Traditional County: Cornwall

Lieutenancy Area (Ceremonial County): Cornwall

Church of England Parish: St Keverne

Church of England Diocese: Truro


The monument includes a bowl barrow, situated close to the centre of Goonhilly Downs. It forms part of a dispersed round barrow cemetery. The barrow survives as a circular mound measuring 15m in diameter and 0.7m high. The surrounding quarry ditch, from which material to construct the mound was derived, is preserved as a buried feature.
The other barrows which form part of the round barrow cemetery are the subject of separate schedulings.

Sources: HER:-
PastScape Monument No:-426593

Source: Historic England

Reasons for Scheduling

Bowl barrows, the most numerous form of round barrow, are funerary monuments dating from the Late Neolithic period to the Late Bronze Age, with most examples belonging to the period 2400-1500 BC. They were constructed as earthen or rubble mounds, sometimes ditched, which covered single or multiple burials. They occur either in isolation or grouped as cemeteries and often acted as a focus for burials in later periods. Often superficially similar, although differing widely in size, they exhibit regional variations in form and a diversity of burial practices. Often occupying prominent locations, they are a major historic element in the modern landscape and their considerable variation of form and longevity as a monument type provide important information on the diversity of beliefs and social organisations amongst early prehistoric communities.

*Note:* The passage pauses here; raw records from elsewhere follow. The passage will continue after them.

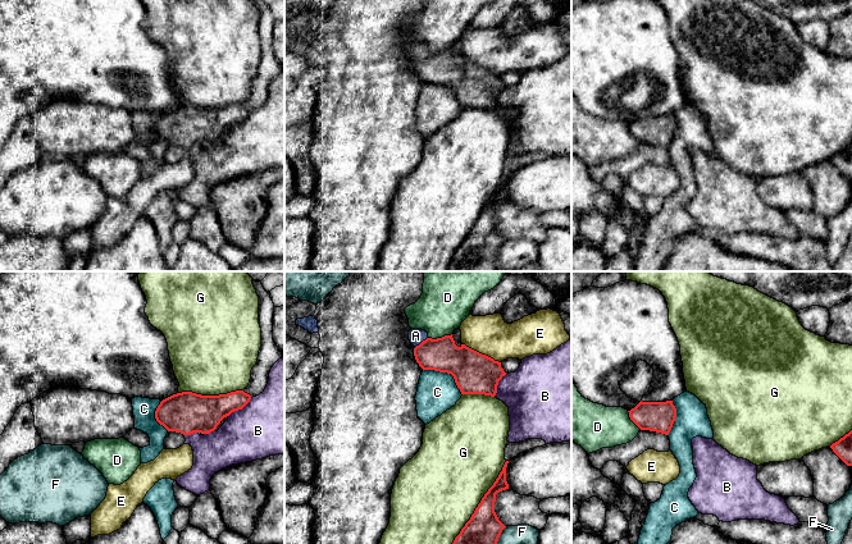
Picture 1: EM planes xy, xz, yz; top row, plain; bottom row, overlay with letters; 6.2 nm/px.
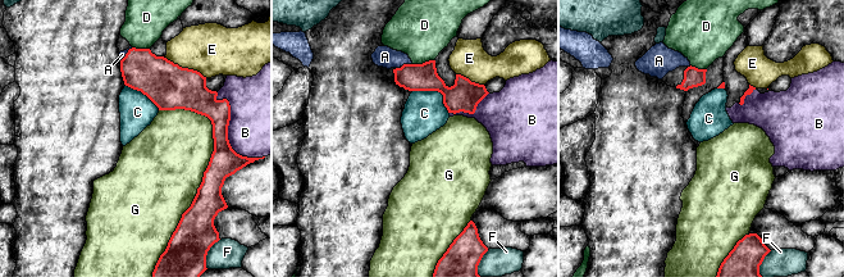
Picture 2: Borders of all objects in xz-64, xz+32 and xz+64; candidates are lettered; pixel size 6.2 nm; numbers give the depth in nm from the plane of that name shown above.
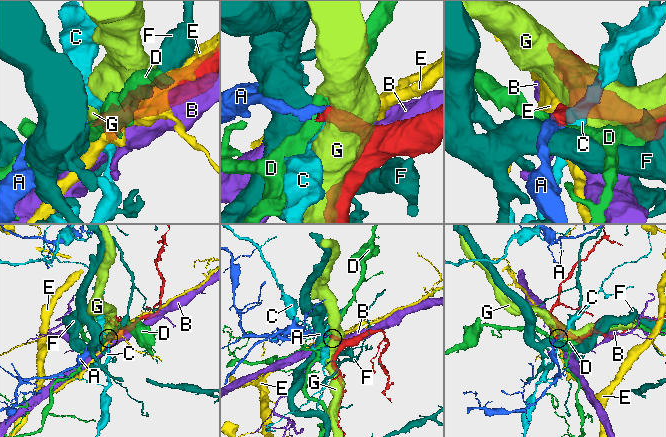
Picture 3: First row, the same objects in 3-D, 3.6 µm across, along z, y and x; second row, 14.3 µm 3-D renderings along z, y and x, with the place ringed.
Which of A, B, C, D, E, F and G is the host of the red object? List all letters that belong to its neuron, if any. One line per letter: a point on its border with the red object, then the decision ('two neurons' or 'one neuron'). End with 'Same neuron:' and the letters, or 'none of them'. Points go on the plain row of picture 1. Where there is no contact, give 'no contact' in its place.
A: xz (422, 55) | one neuron
B: xy (240, 122) | two neurons
C: xz (447, 86) | two neurons
D: xz (440, 51) | two neurons
E: xz (481, 67) | two neurons
F: xz (497, 254) | two neurons
G: xz (475, 223) | two neurons
Same neuron: A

They are particularly representative of their period. Despite reduction in the height of the mound through cultivation, the bowl barrow 550m south east of Croft Pascoe Pool forming part of a round barrow cemetery survives comparatively well and will contain archaeological and environmental evidence relating to its construction, longevity, territorial significance, social organisation, funerary and ritual practices and overall landscape context.